DIRECTIVE:
Exact duplicates of the lines from the top of the data through the line containing "planter: present [464,416,501,451]" are needed, with every picture left out.

TASK INPUTS:
◆ ◆ ◆

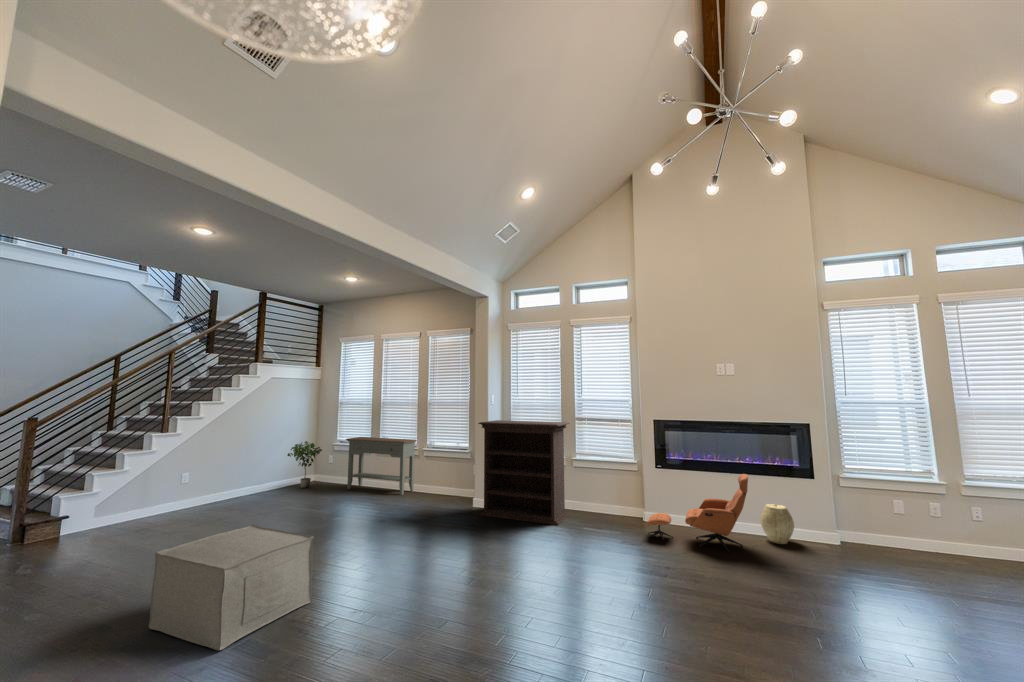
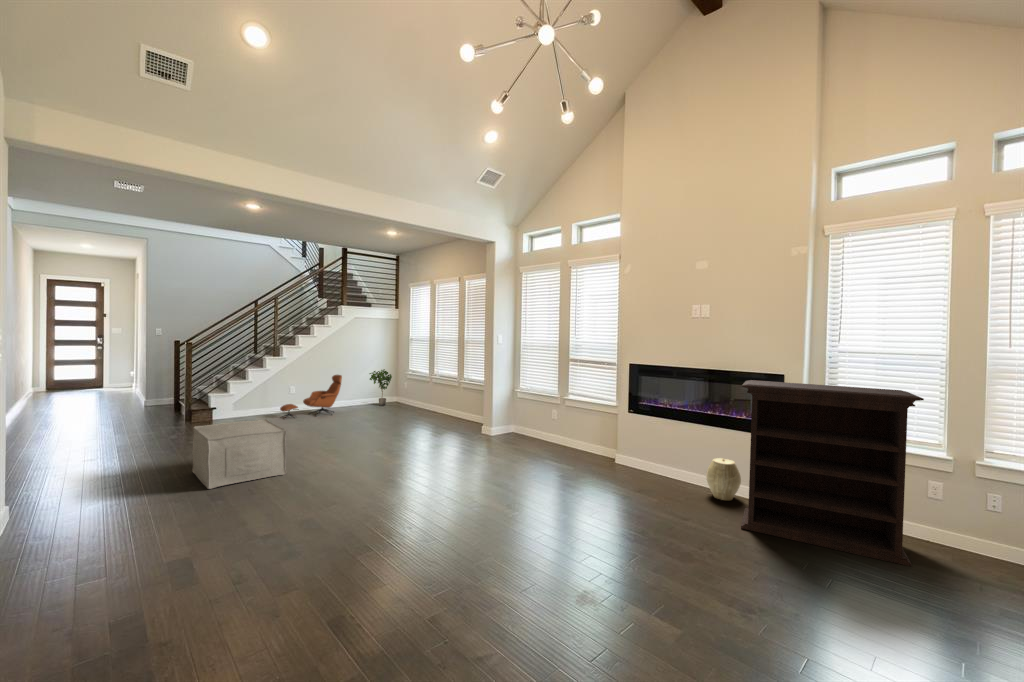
bookshelf: present [478,420,570,525] -> present [741,380,924,566]
console table: present [346,437,417,495] -> none [406,368,456,418]
lounge chair: present [647,474,748,553] -> present [280,375,342,417]

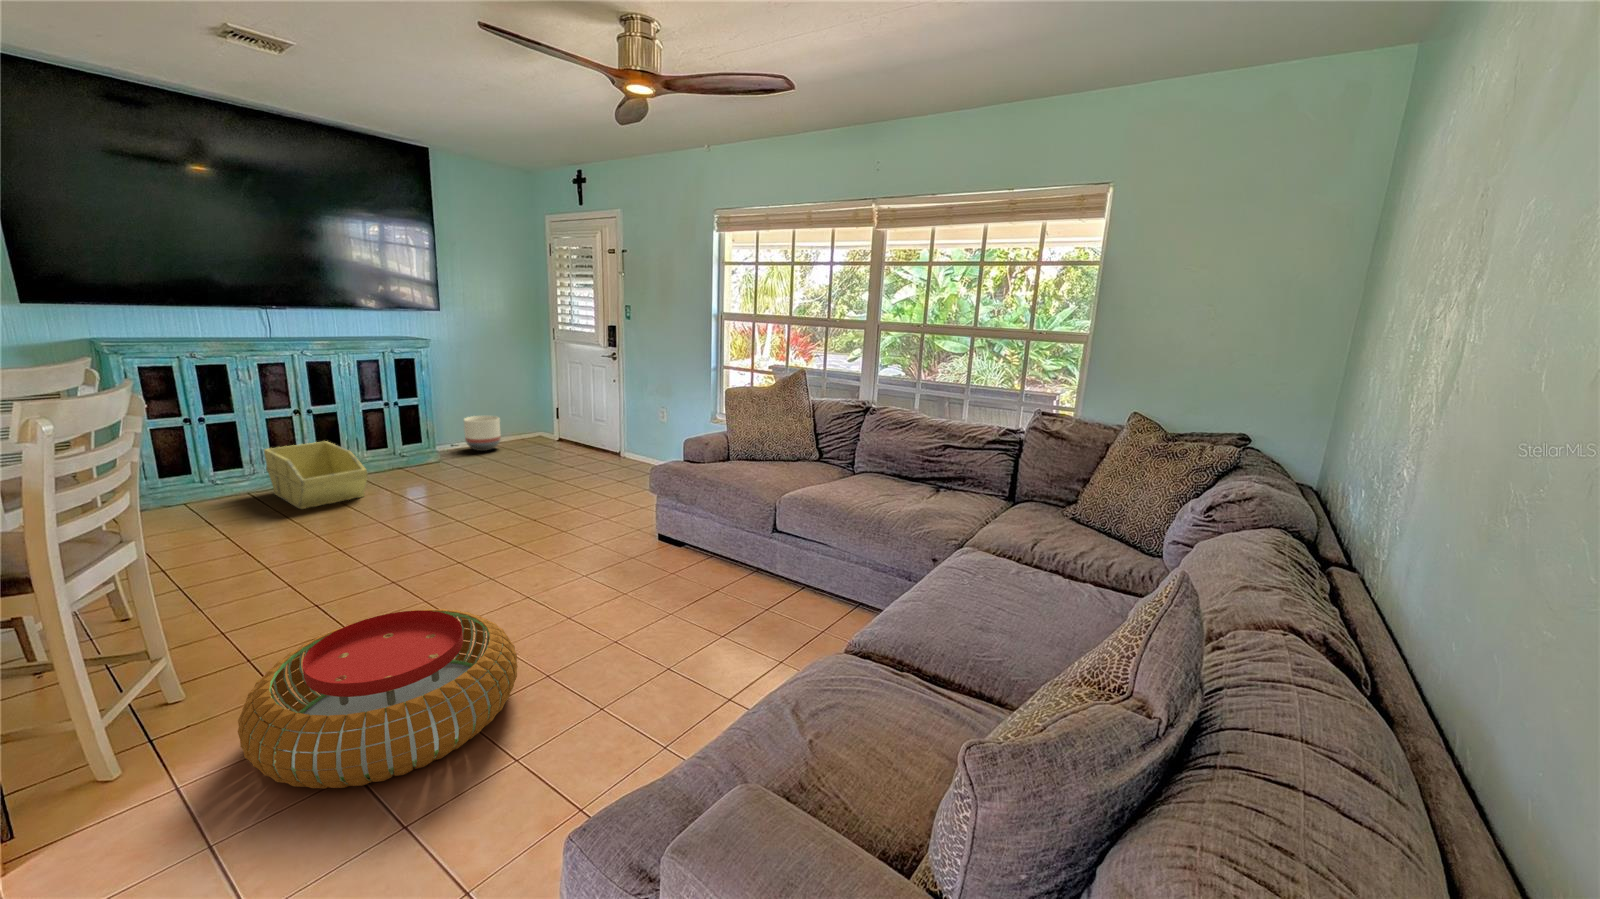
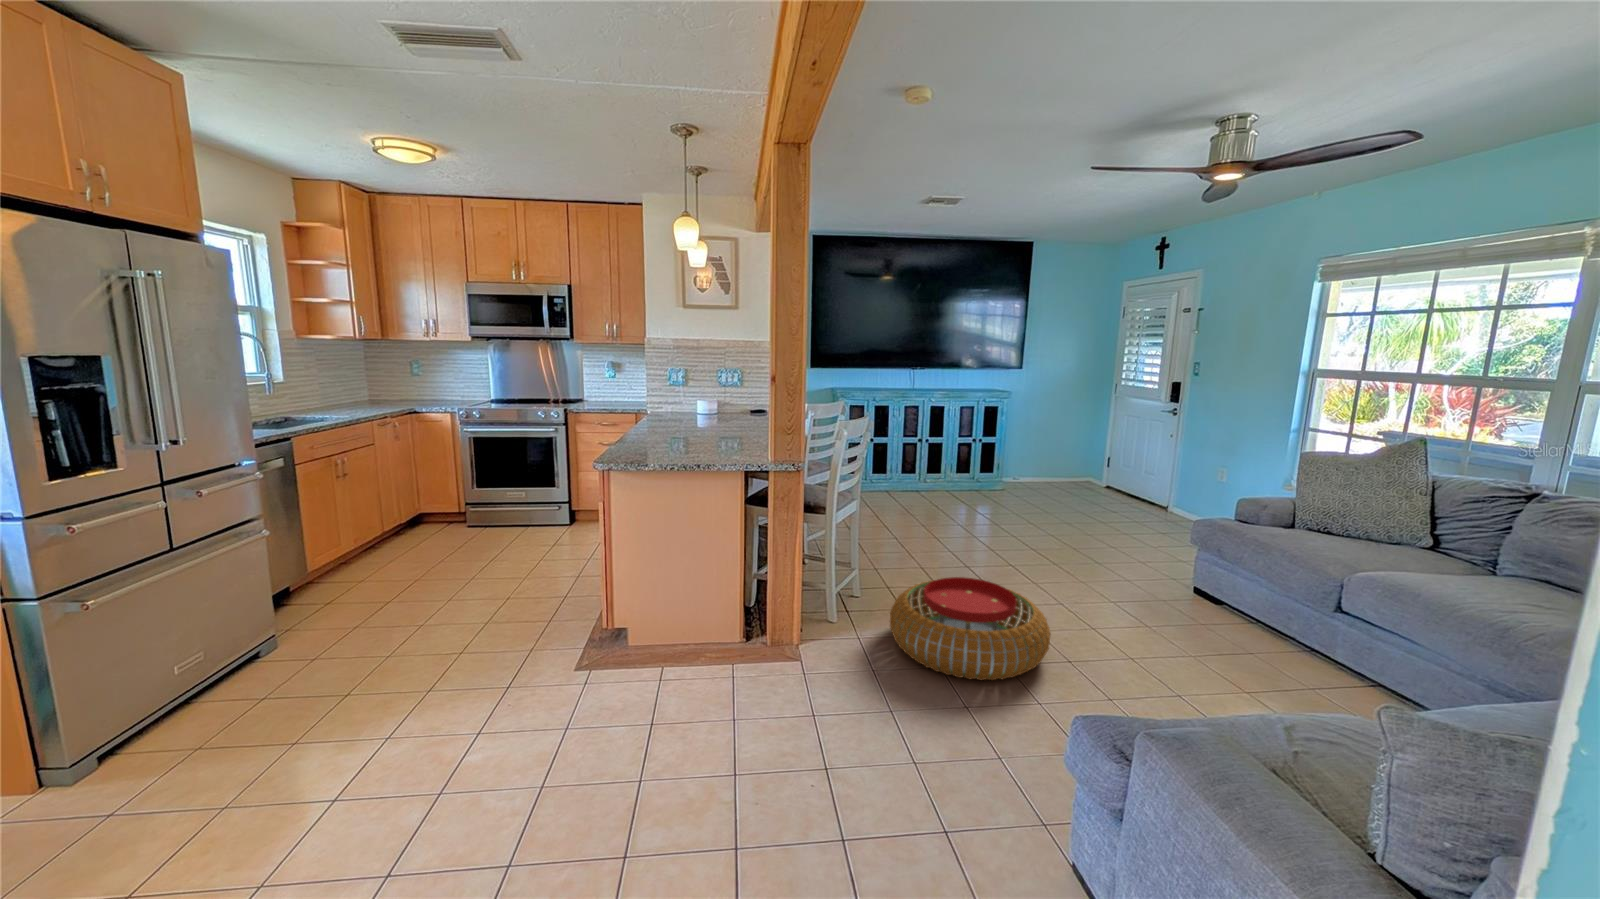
planter: present [464,416,501,451] -> none [1025,458,1055,488]
storage bin: present [264,441,368,509] -> none [897,464,956,508]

◆ ◆ ◆

ANSWER TO THIS TASK:
bookshelf: present [478,420,570,525] -> present [741,380,924,566]
console table: present [346,437,417,495] -> none [406,368,456,418]
lounge chair: present [647,474,748,553] -> present [280,375,342,417]

planter: present [464,416,501,451] -> none [1025,458,1055,488]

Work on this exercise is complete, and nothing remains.